I notice a tiny bit of flex in comparison to the Pike. To be expected, I suppose, when going from 35mm to 34 mm stanchions. I seem to remember reading somewhere that this 1mm increased stiffness by 12% or something like that….. I guess if I’m going to be reviewing stuff I need to start remembering these things. Despite this little sensation of noodles, the fork tracks impressively well through rough stuff. No lateral, fore-aft, or torsional flex enough to screw me up. Only I screw me up. Line choice….always the line choice.
A few things to note:
- Can only mount an 8-inch rotor. Not a problem for me, that’s what I use anyway – though I can see how a 7-inch front might do better.

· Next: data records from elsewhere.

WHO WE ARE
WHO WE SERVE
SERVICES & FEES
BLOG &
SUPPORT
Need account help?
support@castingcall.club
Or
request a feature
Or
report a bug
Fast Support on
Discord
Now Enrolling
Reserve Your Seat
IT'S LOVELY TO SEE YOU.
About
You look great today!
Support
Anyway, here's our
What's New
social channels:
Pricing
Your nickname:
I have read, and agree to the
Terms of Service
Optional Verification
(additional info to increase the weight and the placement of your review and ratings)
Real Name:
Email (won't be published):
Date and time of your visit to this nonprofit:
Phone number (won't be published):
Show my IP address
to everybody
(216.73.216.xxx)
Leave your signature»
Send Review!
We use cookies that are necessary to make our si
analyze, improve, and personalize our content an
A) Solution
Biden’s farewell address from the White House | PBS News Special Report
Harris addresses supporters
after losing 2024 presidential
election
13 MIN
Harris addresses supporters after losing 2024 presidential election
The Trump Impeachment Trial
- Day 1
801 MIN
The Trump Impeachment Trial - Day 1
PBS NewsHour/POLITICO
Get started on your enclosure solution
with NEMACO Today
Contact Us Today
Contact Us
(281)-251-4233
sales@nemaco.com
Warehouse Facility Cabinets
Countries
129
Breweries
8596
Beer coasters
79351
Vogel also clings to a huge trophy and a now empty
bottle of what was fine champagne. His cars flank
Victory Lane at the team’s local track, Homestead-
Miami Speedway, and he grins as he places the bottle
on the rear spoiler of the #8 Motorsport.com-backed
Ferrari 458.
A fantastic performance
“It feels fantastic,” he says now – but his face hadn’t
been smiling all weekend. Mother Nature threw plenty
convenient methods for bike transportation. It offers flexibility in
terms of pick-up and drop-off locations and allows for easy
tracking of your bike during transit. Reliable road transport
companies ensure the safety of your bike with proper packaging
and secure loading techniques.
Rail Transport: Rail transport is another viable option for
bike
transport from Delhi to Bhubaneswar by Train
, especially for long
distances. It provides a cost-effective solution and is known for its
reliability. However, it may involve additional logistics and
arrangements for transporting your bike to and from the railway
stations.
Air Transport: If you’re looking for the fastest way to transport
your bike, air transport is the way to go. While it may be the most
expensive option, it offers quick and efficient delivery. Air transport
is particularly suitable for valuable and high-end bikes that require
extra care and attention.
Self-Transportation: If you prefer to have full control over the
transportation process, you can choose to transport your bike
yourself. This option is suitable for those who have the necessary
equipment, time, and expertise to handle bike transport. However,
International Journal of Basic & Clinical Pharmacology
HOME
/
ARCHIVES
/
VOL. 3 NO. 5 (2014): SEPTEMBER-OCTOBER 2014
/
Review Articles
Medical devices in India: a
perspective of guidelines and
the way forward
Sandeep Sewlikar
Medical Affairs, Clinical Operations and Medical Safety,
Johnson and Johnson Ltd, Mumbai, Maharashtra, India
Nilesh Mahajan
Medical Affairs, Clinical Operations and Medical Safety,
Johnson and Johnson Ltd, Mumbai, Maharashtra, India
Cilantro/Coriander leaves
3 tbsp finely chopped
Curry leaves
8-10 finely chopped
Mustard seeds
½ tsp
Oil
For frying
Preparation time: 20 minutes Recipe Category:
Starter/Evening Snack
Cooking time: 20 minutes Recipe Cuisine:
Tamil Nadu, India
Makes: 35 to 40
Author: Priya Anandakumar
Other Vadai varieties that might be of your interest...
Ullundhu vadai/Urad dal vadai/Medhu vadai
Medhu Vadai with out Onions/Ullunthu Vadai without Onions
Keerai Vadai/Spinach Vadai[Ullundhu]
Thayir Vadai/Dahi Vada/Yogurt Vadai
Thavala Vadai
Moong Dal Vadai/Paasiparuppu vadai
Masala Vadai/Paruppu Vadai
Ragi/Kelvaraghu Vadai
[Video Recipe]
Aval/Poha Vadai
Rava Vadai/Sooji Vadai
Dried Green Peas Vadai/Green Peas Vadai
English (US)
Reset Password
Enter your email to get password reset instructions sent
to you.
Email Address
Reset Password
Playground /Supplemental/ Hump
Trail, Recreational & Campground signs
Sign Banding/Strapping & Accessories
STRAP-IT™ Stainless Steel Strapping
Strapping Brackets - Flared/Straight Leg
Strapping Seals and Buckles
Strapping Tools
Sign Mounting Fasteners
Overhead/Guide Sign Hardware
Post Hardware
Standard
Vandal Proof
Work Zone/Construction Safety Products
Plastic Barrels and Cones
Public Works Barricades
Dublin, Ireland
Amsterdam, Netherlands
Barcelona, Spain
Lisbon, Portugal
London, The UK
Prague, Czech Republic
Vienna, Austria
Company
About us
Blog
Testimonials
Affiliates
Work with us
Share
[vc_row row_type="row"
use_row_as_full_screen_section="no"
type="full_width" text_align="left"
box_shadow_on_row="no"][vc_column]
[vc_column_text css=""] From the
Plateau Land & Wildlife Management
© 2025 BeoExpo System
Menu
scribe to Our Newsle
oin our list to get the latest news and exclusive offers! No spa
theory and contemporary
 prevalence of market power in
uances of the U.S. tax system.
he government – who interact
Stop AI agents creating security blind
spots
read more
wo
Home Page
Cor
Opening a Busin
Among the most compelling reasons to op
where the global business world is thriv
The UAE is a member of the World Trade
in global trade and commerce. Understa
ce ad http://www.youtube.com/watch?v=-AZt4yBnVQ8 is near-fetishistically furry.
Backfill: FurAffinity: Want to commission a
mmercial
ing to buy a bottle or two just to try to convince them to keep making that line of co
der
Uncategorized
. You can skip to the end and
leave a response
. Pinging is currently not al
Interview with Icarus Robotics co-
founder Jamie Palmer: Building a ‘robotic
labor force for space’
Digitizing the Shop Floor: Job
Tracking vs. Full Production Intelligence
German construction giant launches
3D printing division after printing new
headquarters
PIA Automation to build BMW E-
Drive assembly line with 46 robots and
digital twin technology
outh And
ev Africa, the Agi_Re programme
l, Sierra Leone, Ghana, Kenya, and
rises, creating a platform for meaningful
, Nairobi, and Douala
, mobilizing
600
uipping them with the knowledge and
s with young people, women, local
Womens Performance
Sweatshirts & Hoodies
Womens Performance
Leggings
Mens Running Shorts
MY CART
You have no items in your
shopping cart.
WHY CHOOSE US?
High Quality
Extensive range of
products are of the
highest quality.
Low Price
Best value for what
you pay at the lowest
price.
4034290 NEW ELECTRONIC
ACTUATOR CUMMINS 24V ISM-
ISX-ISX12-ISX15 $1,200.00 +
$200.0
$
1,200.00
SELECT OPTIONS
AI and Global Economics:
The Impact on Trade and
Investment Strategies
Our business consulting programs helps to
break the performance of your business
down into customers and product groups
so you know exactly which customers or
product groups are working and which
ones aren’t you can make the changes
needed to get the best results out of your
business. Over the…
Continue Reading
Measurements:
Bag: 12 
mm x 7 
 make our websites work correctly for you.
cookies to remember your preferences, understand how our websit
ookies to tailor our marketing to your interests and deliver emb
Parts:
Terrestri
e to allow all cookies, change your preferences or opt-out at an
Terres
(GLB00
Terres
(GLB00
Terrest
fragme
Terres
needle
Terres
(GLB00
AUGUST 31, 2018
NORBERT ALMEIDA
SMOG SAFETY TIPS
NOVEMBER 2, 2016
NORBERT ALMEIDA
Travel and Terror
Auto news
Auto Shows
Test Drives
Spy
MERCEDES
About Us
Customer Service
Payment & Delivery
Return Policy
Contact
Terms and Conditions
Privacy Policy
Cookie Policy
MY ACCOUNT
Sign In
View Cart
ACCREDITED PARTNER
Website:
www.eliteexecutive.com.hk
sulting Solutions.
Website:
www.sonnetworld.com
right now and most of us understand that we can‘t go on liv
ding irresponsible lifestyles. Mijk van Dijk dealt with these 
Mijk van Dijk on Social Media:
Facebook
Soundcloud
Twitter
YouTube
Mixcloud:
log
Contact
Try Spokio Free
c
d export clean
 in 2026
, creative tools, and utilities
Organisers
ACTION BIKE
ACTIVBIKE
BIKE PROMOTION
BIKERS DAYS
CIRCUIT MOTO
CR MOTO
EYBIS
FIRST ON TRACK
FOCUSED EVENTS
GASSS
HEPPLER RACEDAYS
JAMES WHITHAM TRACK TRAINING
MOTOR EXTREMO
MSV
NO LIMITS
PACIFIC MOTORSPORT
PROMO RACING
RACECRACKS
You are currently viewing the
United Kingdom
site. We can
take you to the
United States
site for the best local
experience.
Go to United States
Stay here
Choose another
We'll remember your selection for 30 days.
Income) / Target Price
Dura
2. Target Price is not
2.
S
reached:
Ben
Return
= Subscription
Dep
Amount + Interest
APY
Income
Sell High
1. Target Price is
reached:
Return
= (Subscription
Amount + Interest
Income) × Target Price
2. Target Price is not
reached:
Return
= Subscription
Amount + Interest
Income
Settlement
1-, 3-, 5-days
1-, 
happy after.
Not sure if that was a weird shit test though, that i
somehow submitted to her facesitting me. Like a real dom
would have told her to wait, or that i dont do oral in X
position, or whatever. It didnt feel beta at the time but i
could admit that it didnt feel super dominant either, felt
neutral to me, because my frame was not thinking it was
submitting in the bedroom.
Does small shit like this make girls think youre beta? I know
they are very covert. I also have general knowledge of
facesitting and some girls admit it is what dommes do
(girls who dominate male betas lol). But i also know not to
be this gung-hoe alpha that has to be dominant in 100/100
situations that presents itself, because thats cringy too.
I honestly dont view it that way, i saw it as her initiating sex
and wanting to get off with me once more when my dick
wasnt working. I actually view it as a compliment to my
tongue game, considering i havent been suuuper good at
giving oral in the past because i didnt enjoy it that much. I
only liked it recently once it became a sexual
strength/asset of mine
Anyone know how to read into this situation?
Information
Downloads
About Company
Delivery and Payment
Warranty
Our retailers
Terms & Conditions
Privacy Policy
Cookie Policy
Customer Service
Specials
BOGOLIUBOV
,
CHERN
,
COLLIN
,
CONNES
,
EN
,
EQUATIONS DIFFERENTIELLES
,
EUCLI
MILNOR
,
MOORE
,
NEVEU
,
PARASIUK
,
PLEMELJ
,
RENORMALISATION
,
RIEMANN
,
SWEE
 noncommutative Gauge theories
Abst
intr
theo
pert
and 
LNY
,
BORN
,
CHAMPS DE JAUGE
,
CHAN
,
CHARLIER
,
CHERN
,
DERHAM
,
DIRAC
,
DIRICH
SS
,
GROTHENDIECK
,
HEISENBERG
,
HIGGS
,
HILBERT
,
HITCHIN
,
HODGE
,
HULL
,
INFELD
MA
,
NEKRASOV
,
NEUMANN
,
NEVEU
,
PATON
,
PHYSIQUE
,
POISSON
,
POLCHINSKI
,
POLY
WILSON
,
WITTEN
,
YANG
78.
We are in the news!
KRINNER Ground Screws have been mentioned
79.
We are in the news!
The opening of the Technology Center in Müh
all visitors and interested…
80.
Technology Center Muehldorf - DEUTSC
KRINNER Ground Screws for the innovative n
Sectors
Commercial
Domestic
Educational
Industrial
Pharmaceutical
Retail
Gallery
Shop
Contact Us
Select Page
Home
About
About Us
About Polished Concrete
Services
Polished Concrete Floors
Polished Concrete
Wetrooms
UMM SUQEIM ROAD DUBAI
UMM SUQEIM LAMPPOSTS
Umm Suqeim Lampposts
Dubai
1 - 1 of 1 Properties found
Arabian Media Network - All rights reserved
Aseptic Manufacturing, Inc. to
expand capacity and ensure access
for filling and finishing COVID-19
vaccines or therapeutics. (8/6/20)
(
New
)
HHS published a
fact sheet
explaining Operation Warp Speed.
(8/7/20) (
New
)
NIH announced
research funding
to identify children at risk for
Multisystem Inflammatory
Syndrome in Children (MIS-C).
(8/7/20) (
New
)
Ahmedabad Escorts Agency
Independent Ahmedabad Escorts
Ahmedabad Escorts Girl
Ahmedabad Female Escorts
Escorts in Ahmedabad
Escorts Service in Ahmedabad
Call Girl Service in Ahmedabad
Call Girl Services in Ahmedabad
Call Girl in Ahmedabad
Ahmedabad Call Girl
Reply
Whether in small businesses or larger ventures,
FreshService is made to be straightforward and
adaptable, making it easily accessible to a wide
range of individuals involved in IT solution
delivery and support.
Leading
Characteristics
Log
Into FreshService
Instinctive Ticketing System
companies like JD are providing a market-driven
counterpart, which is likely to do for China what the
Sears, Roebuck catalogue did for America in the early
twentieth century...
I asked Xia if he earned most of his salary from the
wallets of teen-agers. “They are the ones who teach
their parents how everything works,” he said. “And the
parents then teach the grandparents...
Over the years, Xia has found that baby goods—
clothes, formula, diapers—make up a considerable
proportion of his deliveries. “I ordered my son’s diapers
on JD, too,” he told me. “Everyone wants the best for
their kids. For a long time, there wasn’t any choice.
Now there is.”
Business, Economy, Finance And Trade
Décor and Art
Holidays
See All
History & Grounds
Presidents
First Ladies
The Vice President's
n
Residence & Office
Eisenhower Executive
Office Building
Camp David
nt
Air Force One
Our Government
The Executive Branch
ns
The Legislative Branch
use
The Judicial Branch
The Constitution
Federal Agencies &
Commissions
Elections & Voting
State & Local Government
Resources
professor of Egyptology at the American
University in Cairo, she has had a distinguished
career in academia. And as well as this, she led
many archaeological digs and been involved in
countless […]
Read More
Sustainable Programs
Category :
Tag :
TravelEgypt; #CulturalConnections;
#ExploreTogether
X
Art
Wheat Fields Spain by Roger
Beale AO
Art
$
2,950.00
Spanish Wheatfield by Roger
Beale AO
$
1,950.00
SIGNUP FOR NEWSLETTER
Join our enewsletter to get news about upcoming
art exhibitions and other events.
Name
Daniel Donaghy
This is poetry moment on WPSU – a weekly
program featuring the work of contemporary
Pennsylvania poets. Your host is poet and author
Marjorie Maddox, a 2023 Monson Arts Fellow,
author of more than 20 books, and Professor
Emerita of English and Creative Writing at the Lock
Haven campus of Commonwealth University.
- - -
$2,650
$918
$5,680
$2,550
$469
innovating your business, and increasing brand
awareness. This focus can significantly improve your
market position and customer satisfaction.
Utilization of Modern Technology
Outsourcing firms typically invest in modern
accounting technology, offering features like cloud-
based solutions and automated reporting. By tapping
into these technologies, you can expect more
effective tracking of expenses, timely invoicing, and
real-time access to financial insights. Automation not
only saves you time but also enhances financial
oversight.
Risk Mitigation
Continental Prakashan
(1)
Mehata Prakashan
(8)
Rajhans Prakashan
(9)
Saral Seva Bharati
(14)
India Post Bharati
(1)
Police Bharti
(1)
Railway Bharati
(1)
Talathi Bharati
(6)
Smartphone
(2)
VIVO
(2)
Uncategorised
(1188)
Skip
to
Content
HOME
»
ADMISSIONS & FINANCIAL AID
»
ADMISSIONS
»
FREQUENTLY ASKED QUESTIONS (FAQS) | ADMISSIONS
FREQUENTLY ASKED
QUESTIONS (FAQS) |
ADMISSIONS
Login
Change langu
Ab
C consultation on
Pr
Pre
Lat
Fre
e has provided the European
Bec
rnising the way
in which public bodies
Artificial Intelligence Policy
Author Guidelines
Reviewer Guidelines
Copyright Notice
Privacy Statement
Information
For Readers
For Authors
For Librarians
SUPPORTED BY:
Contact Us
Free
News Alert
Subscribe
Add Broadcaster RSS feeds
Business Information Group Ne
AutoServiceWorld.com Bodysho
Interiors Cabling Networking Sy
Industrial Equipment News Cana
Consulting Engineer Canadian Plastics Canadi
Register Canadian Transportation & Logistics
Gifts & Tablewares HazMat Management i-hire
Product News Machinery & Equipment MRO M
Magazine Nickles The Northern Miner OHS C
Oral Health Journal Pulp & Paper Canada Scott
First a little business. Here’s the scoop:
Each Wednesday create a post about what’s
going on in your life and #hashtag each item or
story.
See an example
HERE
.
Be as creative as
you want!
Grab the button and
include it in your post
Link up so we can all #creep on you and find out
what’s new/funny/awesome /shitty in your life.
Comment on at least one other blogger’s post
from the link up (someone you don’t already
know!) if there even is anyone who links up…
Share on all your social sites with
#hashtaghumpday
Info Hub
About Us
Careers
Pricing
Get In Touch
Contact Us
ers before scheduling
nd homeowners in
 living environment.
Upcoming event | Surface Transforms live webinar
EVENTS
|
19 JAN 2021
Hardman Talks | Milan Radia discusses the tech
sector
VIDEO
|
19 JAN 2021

- This is a simple rebound, air spring, and lockout. There is no other compression adjust.
- There is a small amount of “stiction” when bobbing the fork in a parking lot. I notice no special coating on the stanchions and no stiction apparent when actually riding.
- The 15mm axle on mine is a screw in affair, with no flipping of a lever – just spin it down hand-tight and it stays put. It works as it should. The 2014 models have a different axle, which I have not seen yet.
Would I buy this again / recommend this fork? ABSOLUTELY. And it’s $100 less than I paid right now (you’re welcome Dave).
I’ll give another shout at the 200 mile mark and discuss longevity. I’ll also provide some details on my new Kona Process build. It’s an old model frame now with the 650B Process line out, so I won’t do a full on review. But I like building bikes and I’ve noticed a few things with the upgrade from a 2009 that might be of interest to some of you.